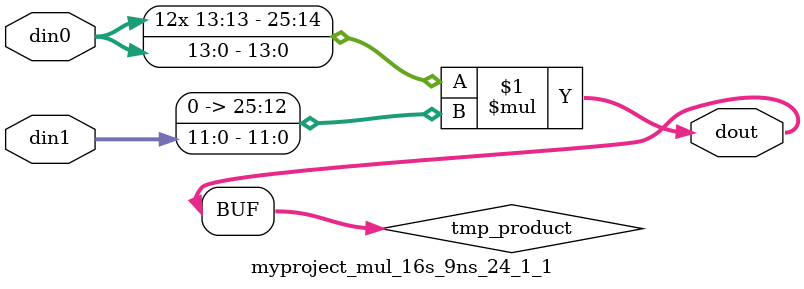
<source format=v>

`timescale 1 ns / 1 ps

  module myproject_mul_16s_9ns_24_1_1(din0, din1, dout);
parameter ID = 1;
parameter NUM_STAGE = 0;
parameter din0_WIDTH = 14;
parameter din1_WIDTH = 12;
parameter dout_WIDTH = 26;

input [din0_WIDTH - 1 : 0] din0; 
input [din1_WIDTH - 1 : 0] din1; 
output [dout_WIDTH - 1 : 0] dout;

wire signed [dout_WIDTH - 1 : 0] tmp_product;












assign tmp_product = $signed(din0) * $signed({1'b0, din1});









assign dout = tmp_product;







endmodule

</source>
--------------------------------------------------
_PROBLEM TO SOLVE_. Could you retype all the entries exactly, skipping the pictures?

_ANSWER FOR THIS EXERCISE_.
<source format=v>

`timescale 1 ns / 1 ps

  module myproject_mul_16s_9ns_24_1_1(din0, din1, dout);
parameter ID = 1;
parameter NUM_STAGE = 0;
parameter din0_WIDTH = 14;
parameter din1_WIDTH = 12;
parameter dout_WIDTH = 26;

input [din0_WIDTH - 1 : 0] din0; 
input [din1_WIDTH - 1 : 0] din1; 
output [dout_WIDTH - 1 : 0] dout;

wire signed [dout_WIDTH - 1 : 0] tmp_product;












assign tmp_product = $signed(din0) * $signed({1'b0, din1});









assign dout = tmp_product;







endmodule

</source>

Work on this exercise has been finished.